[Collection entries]
-------

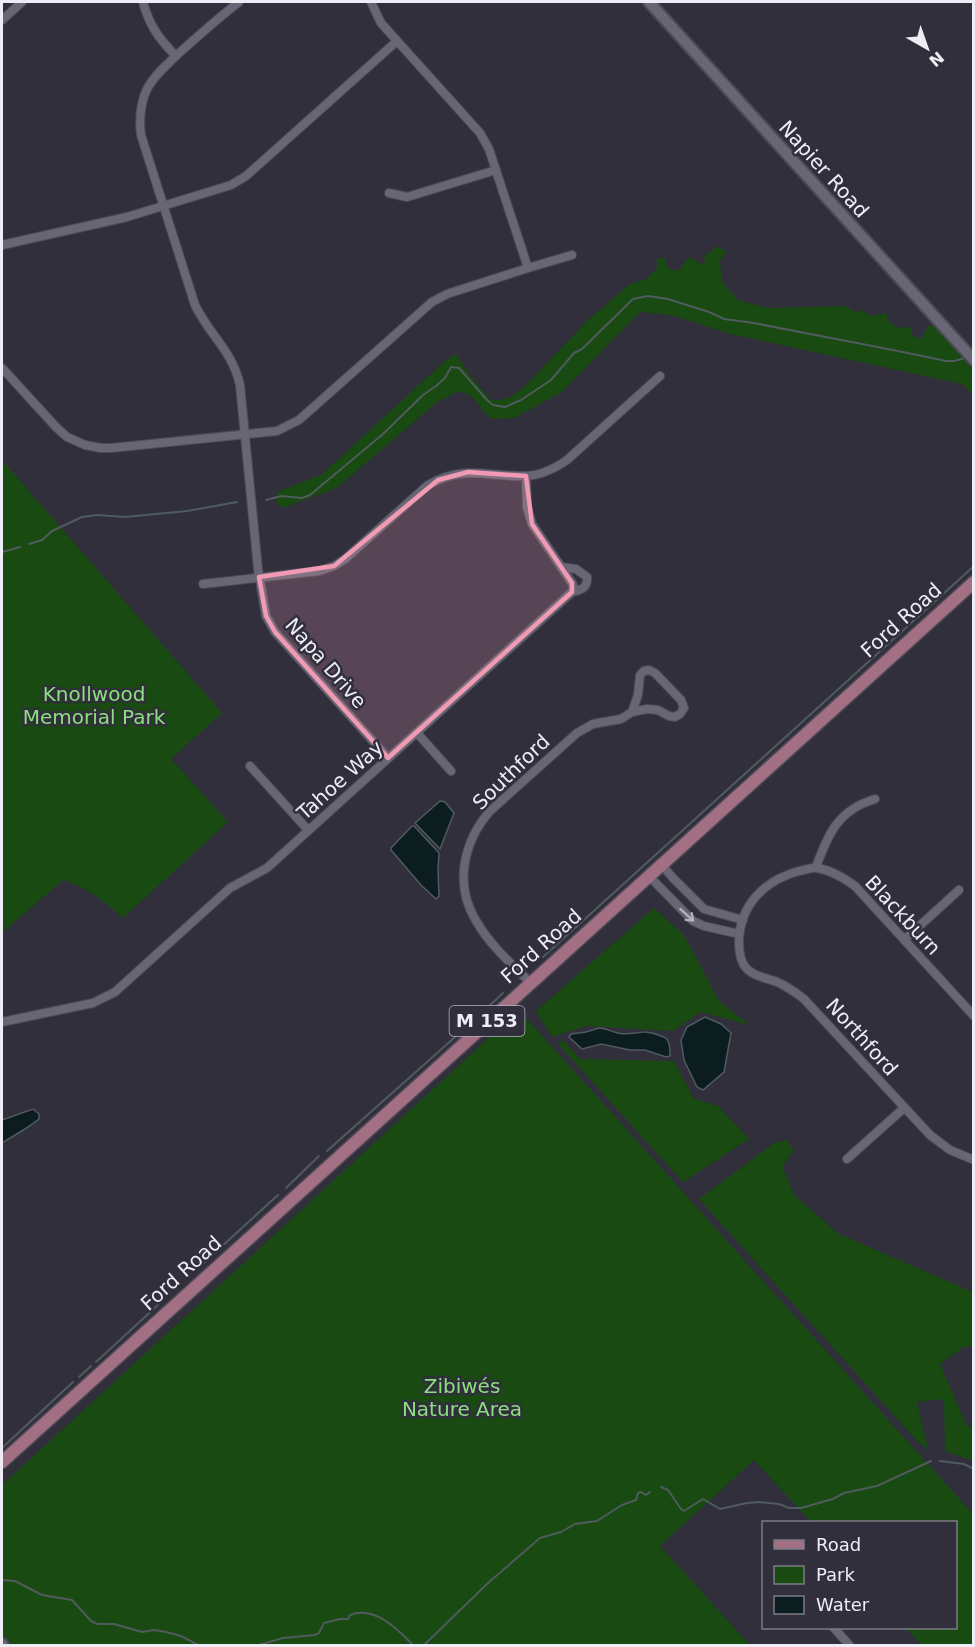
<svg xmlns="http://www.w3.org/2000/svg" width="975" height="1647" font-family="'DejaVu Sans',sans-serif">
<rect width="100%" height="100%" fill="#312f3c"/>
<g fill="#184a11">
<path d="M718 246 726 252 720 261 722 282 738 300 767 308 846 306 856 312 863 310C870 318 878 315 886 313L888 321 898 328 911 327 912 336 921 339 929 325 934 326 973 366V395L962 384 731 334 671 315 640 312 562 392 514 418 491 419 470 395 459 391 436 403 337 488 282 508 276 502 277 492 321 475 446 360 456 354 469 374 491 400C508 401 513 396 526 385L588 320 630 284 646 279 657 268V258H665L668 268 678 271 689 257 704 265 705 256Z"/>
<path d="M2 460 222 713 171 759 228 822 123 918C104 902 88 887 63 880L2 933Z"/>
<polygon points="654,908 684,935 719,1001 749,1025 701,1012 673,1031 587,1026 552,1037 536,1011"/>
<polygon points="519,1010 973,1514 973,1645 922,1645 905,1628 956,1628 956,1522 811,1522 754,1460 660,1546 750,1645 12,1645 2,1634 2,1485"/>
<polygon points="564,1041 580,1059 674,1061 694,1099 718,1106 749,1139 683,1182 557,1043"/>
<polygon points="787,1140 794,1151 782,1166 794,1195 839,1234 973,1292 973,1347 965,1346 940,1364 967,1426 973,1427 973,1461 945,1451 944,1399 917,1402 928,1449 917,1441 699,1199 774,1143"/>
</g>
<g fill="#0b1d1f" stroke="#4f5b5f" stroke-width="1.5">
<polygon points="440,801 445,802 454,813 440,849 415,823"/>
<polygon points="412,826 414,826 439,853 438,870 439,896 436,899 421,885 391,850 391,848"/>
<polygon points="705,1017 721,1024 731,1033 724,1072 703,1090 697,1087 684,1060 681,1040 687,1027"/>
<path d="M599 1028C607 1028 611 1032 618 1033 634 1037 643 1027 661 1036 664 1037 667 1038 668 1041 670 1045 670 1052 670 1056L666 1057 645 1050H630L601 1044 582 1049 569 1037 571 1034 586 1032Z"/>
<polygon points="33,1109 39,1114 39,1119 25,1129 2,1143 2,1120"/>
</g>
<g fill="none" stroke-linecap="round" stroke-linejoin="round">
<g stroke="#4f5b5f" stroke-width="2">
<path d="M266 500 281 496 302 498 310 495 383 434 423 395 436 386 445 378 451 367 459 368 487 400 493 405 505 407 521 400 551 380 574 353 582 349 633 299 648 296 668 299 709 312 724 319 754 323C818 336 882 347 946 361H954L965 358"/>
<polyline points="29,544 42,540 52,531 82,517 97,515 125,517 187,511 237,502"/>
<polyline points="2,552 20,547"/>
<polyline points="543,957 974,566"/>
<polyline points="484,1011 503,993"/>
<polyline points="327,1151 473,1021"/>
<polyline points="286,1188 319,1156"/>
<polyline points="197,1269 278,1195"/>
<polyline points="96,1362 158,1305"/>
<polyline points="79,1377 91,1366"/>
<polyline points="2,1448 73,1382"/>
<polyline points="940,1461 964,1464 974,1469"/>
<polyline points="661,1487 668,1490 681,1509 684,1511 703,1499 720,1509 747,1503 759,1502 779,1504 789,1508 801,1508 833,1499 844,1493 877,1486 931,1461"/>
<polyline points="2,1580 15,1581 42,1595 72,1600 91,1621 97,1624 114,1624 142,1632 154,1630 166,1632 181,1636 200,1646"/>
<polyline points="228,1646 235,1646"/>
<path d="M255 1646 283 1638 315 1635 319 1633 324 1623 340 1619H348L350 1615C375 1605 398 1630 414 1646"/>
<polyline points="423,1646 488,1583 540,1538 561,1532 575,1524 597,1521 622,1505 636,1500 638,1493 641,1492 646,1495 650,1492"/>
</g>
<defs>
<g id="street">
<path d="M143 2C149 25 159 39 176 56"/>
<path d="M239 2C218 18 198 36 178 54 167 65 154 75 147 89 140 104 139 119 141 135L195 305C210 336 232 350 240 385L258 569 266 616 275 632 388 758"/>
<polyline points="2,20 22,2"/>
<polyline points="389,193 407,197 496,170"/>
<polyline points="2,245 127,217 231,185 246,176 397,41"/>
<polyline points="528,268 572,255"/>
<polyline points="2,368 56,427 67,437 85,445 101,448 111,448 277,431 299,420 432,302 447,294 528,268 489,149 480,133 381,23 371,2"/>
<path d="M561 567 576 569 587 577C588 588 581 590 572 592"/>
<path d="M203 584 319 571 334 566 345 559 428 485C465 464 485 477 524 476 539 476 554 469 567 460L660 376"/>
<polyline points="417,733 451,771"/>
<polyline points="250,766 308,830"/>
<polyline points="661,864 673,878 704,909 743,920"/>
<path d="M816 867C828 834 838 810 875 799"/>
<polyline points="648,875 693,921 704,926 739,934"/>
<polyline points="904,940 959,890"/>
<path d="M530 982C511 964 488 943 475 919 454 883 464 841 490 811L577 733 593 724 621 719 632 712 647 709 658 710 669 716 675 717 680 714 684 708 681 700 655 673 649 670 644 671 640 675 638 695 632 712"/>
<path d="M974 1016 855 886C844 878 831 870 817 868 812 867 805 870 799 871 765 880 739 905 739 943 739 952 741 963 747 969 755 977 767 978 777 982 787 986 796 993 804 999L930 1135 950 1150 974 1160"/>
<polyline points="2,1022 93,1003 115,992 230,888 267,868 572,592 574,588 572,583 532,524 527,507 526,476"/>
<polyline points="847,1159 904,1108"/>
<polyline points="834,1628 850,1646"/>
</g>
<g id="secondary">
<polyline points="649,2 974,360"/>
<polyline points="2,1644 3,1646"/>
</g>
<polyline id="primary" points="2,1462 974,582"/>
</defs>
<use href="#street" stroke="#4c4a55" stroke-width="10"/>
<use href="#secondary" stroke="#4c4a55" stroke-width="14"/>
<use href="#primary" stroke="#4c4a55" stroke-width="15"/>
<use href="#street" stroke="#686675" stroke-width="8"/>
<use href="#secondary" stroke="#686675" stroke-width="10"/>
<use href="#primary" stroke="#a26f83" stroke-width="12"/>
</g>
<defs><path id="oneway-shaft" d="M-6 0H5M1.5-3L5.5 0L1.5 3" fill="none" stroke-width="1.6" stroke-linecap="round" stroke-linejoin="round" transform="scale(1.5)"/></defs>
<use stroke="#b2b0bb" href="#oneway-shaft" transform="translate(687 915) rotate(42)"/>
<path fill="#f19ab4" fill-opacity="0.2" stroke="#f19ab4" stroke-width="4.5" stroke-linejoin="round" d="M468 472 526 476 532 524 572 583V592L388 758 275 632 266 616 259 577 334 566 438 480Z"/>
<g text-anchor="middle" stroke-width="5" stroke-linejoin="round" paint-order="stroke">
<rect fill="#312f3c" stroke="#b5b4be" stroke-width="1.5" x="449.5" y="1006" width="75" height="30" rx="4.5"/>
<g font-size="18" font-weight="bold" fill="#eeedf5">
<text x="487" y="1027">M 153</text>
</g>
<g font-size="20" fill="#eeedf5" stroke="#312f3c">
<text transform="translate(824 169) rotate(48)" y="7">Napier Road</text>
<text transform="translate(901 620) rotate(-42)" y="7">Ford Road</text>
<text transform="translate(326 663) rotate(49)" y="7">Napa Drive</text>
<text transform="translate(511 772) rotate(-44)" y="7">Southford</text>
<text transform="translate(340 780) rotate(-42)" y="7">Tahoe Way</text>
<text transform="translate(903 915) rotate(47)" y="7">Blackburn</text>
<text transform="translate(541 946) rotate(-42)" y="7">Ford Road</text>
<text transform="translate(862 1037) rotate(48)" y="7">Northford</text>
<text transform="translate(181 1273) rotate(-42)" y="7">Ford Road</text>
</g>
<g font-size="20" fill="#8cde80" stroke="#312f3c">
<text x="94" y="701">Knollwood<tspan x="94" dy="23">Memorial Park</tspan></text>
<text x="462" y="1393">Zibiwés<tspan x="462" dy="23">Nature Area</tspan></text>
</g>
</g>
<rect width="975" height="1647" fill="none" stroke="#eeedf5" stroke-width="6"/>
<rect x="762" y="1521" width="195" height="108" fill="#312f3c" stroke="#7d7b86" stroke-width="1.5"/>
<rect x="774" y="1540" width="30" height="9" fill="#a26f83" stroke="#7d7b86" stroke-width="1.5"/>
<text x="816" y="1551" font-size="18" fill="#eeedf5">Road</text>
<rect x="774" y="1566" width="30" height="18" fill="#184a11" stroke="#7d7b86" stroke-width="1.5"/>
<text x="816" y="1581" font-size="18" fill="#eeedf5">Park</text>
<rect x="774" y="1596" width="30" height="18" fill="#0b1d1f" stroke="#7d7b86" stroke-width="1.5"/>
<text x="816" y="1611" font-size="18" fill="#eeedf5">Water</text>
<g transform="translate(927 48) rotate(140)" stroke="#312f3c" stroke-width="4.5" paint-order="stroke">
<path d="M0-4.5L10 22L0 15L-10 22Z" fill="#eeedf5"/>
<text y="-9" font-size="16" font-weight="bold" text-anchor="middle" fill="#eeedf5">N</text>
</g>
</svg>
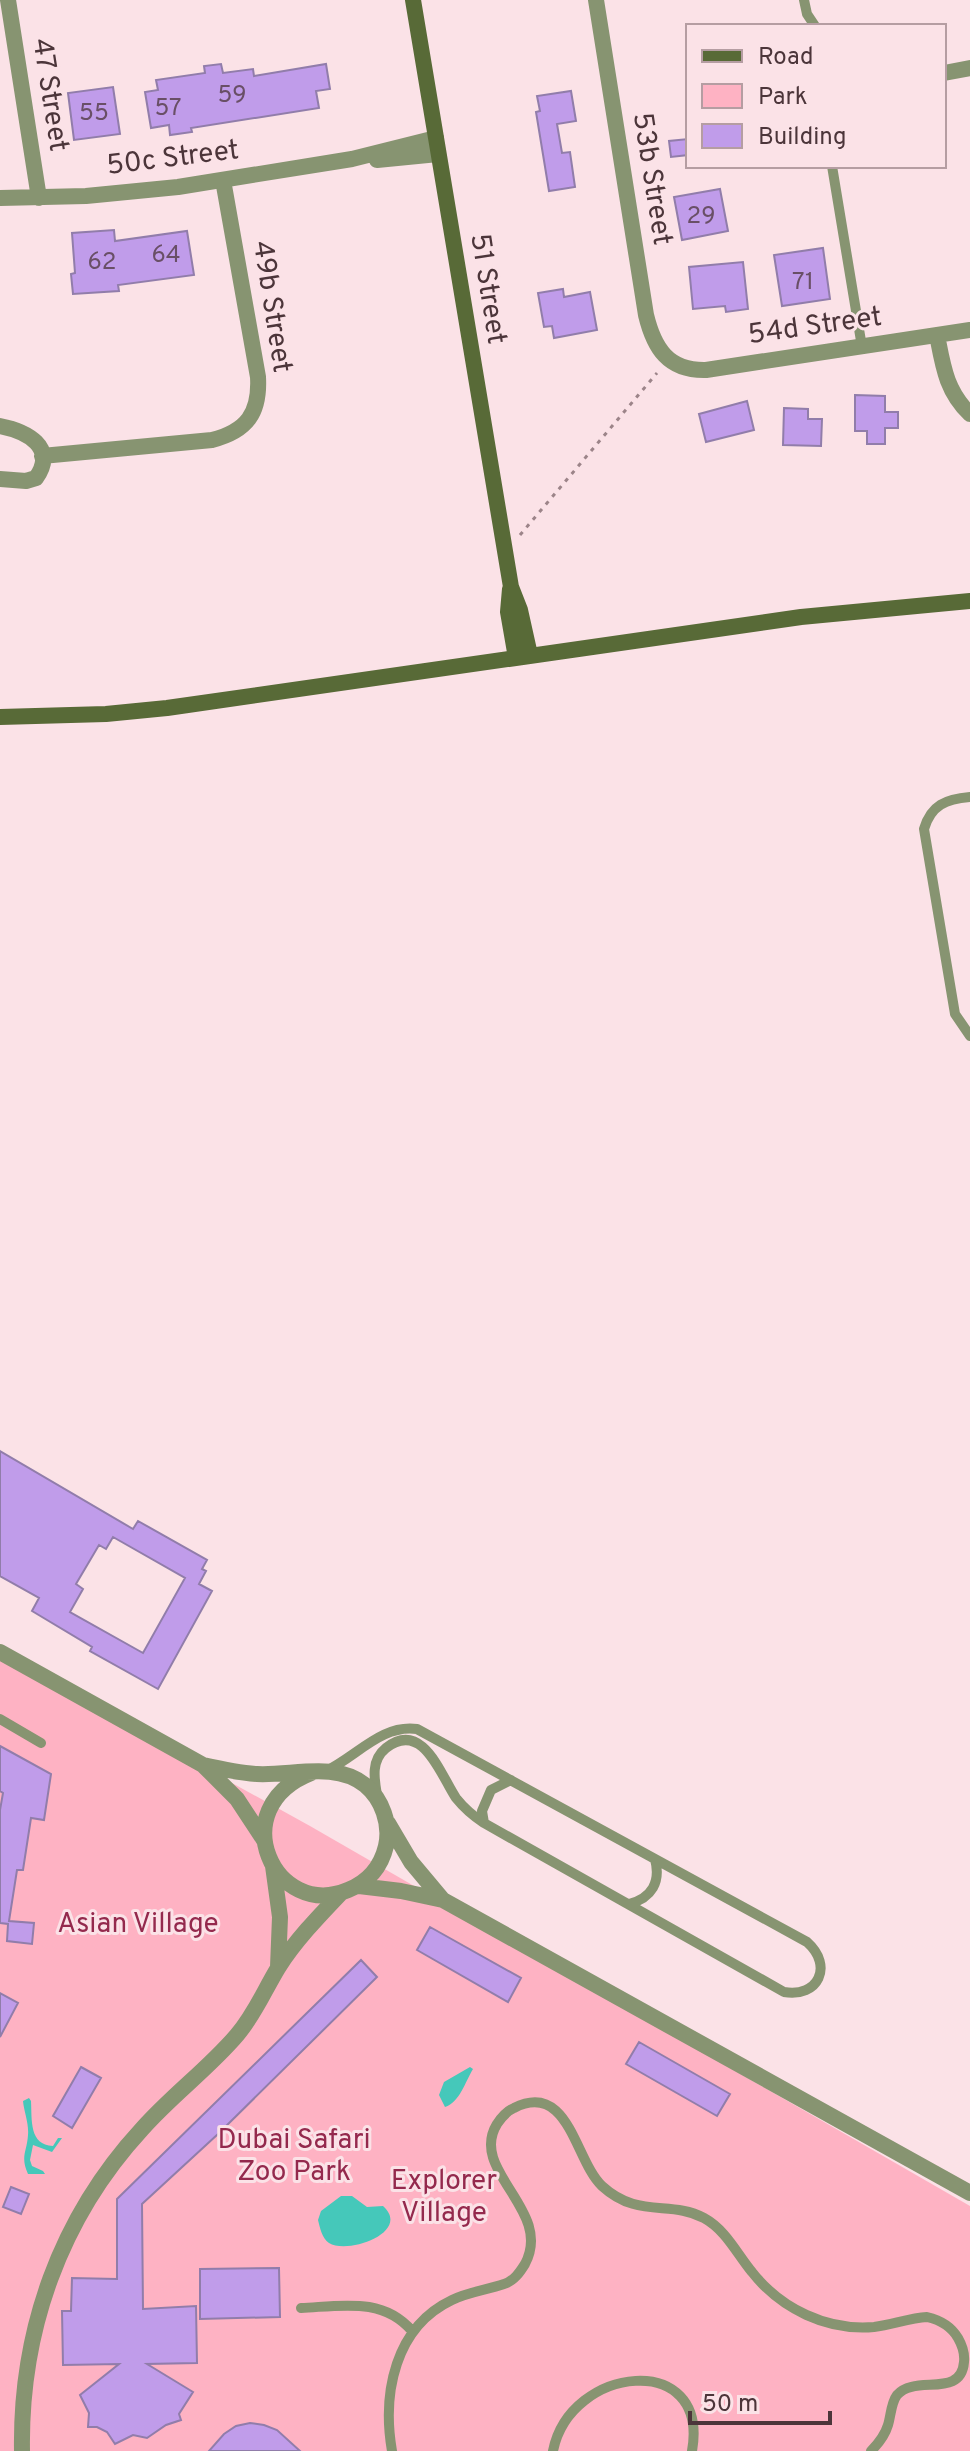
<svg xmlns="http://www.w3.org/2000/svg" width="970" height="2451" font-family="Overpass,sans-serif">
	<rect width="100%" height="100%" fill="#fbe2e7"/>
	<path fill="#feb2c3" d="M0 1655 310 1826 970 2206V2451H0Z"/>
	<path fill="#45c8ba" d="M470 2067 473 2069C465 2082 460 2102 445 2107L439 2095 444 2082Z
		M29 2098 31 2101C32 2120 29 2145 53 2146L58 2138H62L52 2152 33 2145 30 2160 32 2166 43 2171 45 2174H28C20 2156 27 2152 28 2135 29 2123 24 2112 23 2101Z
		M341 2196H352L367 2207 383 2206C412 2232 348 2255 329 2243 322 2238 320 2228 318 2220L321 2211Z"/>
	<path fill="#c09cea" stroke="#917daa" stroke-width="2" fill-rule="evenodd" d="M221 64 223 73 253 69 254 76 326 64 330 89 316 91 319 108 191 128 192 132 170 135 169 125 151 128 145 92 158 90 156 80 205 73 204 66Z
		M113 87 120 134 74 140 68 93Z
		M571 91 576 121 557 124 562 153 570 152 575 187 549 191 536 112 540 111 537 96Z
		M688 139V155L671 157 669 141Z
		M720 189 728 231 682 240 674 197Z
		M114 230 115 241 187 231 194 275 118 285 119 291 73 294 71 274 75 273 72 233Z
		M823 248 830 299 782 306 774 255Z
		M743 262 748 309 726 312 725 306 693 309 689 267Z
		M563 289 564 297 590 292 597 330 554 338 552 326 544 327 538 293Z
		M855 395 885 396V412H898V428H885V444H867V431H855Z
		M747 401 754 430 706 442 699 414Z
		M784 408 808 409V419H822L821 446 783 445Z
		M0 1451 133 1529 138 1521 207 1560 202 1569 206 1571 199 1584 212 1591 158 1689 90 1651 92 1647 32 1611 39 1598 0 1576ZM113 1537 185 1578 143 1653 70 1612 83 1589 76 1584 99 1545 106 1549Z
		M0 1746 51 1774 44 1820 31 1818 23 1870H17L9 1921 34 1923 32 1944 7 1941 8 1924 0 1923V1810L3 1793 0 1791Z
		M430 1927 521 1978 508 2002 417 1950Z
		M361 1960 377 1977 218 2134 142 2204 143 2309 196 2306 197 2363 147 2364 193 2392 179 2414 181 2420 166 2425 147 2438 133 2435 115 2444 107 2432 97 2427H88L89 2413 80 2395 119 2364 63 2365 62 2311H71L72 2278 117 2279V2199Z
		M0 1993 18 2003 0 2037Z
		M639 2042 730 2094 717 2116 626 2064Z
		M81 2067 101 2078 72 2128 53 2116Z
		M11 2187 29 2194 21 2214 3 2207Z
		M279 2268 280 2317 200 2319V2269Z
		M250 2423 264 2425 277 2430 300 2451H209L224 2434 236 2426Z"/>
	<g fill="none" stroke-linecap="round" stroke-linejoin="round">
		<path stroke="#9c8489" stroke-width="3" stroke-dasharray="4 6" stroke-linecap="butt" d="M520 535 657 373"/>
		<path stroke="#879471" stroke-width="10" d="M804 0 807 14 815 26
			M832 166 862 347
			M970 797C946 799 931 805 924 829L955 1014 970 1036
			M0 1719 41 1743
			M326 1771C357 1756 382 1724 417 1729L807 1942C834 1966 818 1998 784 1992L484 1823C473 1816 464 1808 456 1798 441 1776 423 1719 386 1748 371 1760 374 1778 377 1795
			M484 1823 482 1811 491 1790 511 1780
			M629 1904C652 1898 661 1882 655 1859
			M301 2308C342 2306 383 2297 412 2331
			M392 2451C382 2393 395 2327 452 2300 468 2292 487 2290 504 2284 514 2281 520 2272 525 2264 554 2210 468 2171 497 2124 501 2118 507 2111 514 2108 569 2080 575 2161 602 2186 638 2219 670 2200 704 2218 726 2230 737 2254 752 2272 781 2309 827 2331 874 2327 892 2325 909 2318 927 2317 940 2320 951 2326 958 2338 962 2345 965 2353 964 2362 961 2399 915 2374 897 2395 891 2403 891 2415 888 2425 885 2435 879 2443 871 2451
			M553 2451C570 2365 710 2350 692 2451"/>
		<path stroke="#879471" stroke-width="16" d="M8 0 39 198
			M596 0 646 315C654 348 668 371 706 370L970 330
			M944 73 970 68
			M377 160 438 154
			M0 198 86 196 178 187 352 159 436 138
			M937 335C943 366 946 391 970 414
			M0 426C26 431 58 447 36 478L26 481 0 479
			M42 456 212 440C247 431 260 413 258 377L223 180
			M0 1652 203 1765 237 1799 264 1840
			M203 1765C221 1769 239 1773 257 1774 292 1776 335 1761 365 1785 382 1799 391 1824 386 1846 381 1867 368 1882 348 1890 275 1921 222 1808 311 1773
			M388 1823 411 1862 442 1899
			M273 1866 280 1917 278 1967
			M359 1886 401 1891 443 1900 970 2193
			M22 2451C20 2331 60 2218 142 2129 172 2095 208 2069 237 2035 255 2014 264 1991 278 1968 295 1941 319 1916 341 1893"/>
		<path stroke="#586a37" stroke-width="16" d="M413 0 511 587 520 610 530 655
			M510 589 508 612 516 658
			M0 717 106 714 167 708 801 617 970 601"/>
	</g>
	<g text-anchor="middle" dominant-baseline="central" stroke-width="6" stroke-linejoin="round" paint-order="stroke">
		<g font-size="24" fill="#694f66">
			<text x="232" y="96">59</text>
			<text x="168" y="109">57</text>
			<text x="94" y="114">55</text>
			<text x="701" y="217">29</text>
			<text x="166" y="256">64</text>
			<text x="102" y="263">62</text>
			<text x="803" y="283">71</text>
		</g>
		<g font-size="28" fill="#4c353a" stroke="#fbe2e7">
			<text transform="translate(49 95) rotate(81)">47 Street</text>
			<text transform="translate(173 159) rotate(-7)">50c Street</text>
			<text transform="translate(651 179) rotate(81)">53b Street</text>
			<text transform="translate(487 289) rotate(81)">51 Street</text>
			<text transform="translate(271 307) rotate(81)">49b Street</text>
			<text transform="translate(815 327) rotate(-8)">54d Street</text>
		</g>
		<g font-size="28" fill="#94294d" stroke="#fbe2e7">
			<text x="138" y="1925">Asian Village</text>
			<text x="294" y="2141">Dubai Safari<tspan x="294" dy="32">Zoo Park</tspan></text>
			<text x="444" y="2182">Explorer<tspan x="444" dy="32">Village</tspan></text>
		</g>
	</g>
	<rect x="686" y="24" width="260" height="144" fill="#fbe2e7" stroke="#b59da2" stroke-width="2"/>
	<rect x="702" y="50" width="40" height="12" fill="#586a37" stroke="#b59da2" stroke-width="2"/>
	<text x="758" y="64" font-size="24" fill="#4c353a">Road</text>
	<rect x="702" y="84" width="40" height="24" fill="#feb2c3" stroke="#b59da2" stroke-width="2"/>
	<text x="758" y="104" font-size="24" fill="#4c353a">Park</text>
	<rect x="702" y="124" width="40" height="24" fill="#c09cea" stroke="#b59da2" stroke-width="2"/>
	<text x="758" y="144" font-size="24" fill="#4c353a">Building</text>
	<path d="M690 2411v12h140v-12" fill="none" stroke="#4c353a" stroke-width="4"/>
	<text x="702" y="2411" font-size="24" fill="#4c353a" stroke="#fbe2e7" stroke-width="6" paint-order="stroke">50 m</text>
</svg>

-------

### Directions for this task
Whenever the word "linejoin" shows up in a line of the entries, copy that line.

### Exercise solution
<g fill="none" stroke-linecap="round" stroke-linejoin="round">
<defs><path id="oneway-shaft" d="M-6 0H5M1.5-3L5.5 0L1.5 3" fill="none" stroke-width="1.6" stroke-linecap="round" stroke-linejoin="round" transform="scale(1.5)"/></defs>
<path fill="#f19ab4" fill-opacity="0.2" stroke="#f19ab4" stroke-width="4.5" stroke-linejoin="round" d="M468 472 526 476 532 524 572 583V592L388 758 275 632 266 616 259 577 334 566 438 480Z"/>
<g text-anchor="middle" stroke-width="5" stroke-linejoin="round" paint-order="stroke">
	<g fill="none" stroke-linecap="round" stroke-linejoin="round">
	<g text-anchor="middle" dominant-baseline="central" stroke-width="6" stroke-linejoin="round" paint-order="stroke">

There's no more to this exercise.